A prototype of the modern computer mouse was presented to the public on December 9, 1968 at the Interactive Devices Conference held in San Francisco. The device was a wooden box with two gears inside. A long cord, reminiscent of a mouse's tail, stretched behind the box, and a single control button was located on top. A year later, a patent was issued for the invention, issued in the name of Karl Engelbart Douglas.
Great dream
Karl Douglas Engelbart was born on January 30, 1925 in the American city of Portland. The childhood of the future inventor was spent on a small family farm. The boy did not stand out among his peers, did not possess outstanding talents. In 1942, he entered the University of Oregon and was preparing to work as an electrical engineer. However, fate decreed otherwise. Engelbart was soon drafted into the US Navy and went to serve in the Philippines.
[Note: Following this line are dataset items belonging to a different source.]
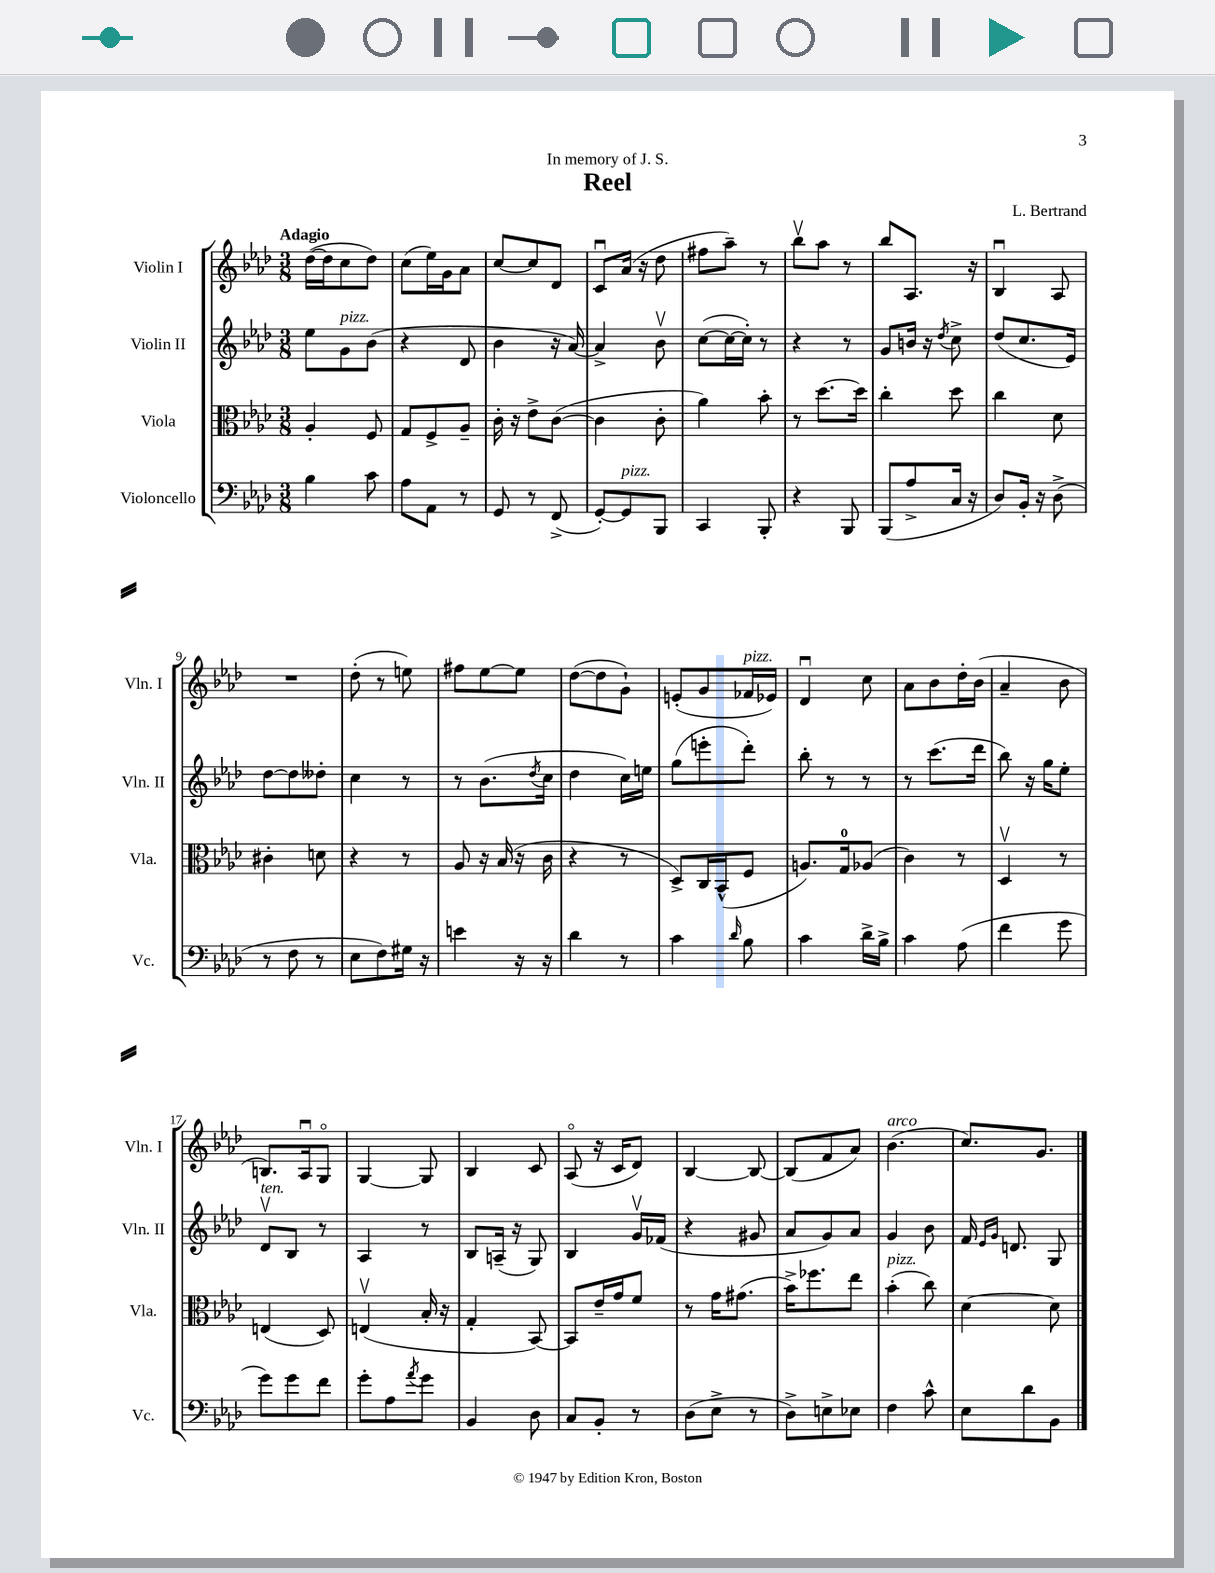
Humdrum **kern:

**kern	**kern	**kern	**kern
*staff4	*staff3	*staff2	*staff1
*clefF4	*clefC3	*clefG2	*clefG2
*k[b-e-a-d-]	*k[b-e-a-d-]	*k[b-e-a-d-]	*k[b-e-a-d-]
*M3/8	*M3/8	*M3/8	*M3/8
4B-	4A-'	8ee-	([16dd-
.	.	.	16dd-]
.	.	8g	8cc
8c	8F	(8b-	8dd-)
=	=	=	=
8A-	8G	4r	(8cc
8AA-	8F^	.	16ee-)
.	.	.	16g
8r	8A-~	8d-	8a-
=	=	=	=
8GG	16c'	4b-	[8cc
.	16r	.	.
8r	8e-^	.	8cc]
(8FF^	([8c	16r	8d-
.	.	[16a-)	.
=	=	=	=
[8GG')	4c]	4a-^]	8cu
8GG]	.	.	(16a-
.	.	.	16r
8BBB-	8c'	8b-v	8dd-
=	=	=	=
4CC	4a-)	([8cc	8ff#
.	.	16cc_	8aa-~)
.	.	16cc'])	.
8BBB-'	8b-'	8r	8r
=	=	=	=
4r	8r	4r	8bb-v
.	[8.dd-	.	8aa-
8BBB-	.	8r	8r
.	16dd-]	.	.
=	=	=	=
(8BBB-	4cc'	8g	8bb-
8A-^	.	16b	8.A-
.	.	16r	.
.	.	8qdd-	.
16C	8dd-	8cc^	.
16r	.	.	16r
=	=	=	=
8D-)	4cc	(8dd-	4B-u
16BB-'	.	8.cc	.
16r	.	.	.
(8D-^	8d-	.	8A-
.	.	16e-)	.
=	=	=	=
8r	4c#'	[8dd-	4.r
8F	.	8dd-]	.
8r	8d	8dd--'	.
=	=	=	=
8E-	4r	4cc	(8dd-'
8F)	.	.	8r
16G#	8r	8r	8ee)
16r	.	.	.
=	=	=	=
4e	8A-	8r	8ff#
.	16r	(8.b-	[8ee-
.	(16B-	.	.
16r	16r	.	8ee-]
.	.	8qdd-	.
16r	16c	16cc	.
=	=	=	=
4d-	4r	4dd-	([8dd-
.	.	.	8dd-]
8r	8r	16cc)	8g`)
.	.	16ee	.
=	=	=	=
4c	8D-^)	(8gg	(8e'
.	16C	8eee'	8g
.	(16BB-^^	.	.
16qqd-	.	.	.
8B-	8F	8ddd-')	16f-
.	.	.	16e-)
=	=	=	=
4c	8.A)	8bb-'	4d-u
.	.	8r	.
.	16G	.	.
16d-^	(8A-	8r	8cc
16B-^	.	.	.
=	=	=	=
4c	4c)	8r	8a-
.	.	(8.ccc	8b-
(8A-	8r	.	16dd-'
.	.	16ddd-	(16b-
=	=	=	=
4f	4D-v	8bb-)	4a-~
.	.	16r	.
.	.	16gg	.
8g	8r	8ee-'	8b-
=	=	=	=
8g)	(4E	8d-v	8.B)
8g	.	8B-	.
.	.	.	16A-u
8f	8D-)	8r	8Go
=	=	=	=
8g'	(4Ev	4A-	[4G
8A-	.	.	.
8qa-	.	.	.
8g	16B-'	8r	8G]
.	16r	.	.
=	=	=	=
4BB-	4G'	8B-	4B-
.	.	(16A~	.
.	.	16r	.
8D-	[8BB-)	8G)	8c
=	=	=	=
8C	8BB-]	4B-	(8A-o
8BB-'	16e-~	.	16r
.	16g	.	16c
8r	8f	16gv	8d-)
.	.	(16f-	.
=	=	=	=
(8D-	8r	4r	[4B-
8E-^	16g	.	.
.	(8.g#	.	.
8r	.	8g#	8B-_
=	=	=	=
8D-^)	16b-^)	8a-	(8B-]
.	8.ff-	.	.
8E^	.	8g)	8f
8E-	8ee-	8a-	8a-)
=	=	=	=
4F	(4b-'	4g	(4.b-
8c^^	8cc)	8b-	.
=	=	=	=
8E-	[4d-	16f	8.cc)
.	.	16qqe-	.
.	.	16qqg	.
.	.	8.d	.
8d-	.	.	.
.	.	.	8.g
8BB-	8d-]	8G	.
==	==	==	==
*-	*-	*-	*-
Douglas became a radio technician and maintained radar installations at one of the naval bases. There, in the library of the Red Cross, Engelbart discovered a publication that turned his whole future life. This was an article by the American IT and computer scientist Vannevar Bush "As We May Think". The young man was seriously carried away by the theory of animating inanimate nature set forth in it.
Douglas's dream was the development of human intellectual abilities or, as he put it, "bootstrapping" with the help of artificial intelligence. Observing the curves on the monitors, Douglas wondered why the capabilities of computers were not used for the preliminary processing of information. It would be much more convenient to issue commands using a computer, and to see enemy aircraft and their characteristics on the monitors.
Lord of mice
After the war, Douglas graduated from the university and from 1948 to 1955 he worked in the California NASA laboratory. The idea of creating a manipulator, which should facilitate the control of a computer for astronauts, dates back to this time. But the device created by Engelbart could not work in zero gravity conditions and was rejected. And Douglas's ideas about the fusion of human intelligence and computer power did not find support from the leadership.
In 1955, Engelbart received his Ph. D. and left NASA to take part in the work on the CALDIC (Califotnia Digital Computer) project, the development of which was funded by the military. And a year later, he moved to the Stanford Research Institute, where he was developing magnetic computer components. There, the young scientist finally got the opportunity to create his own laboratory, known as the Augmentation Research Center.
Using the most severe selection method, he attracted 47 people to work, starting the development of the NLS (On-Line System) system. For the first time, it used a graphical interface, a multi-window system for displaying information, implemented the ability to work with the clipboard, created an e-mail and a text editor. Douglas's mainframe became the second computer connected to the military network ARPANet, which was being created in those years, the prototype of the modern Internet.
Victorious procession
But Engelbart's most famous invention turned out to be a computer mouse developed specifically for NLS. The first copy, which bore the official name "X and Y position indicator", was assembled in 1962 by one of Douglas's colleagues, engineer Bill English. Drivers for the device were written by Jeff Rulifson. The manipulator could move around the table in only one direction - horizontally or vertically. His movements were transformed into the movement of the cursor on the computer monitor.
Douglas's designs were too complicated for the time and were unsuccessful. The employees began to leave the inventor. Bill English joined Xerox PARC where he continued to work on the manipulator. Instead of internal disks, a rubberized metal ball was used, the movement of which was fixed by rollers inside the body. This made it possible to move the mouse at an angle. The number of control buttons has grown to three.
In this form, the mouse was used in the Xerox Star 8010 and Alto computer systems. But real popularity came to it only in the 80s, when Apple bought the patent for its manufacture. A new model of a one-button mouse designed for the Lisa computer was presented by the company in 1983. At the same time, the price of the manipulator dropped from $ 400 to $ 25. And in the late 1990s and early 2000s, laser and wireless mice developed by Logitech entered the market.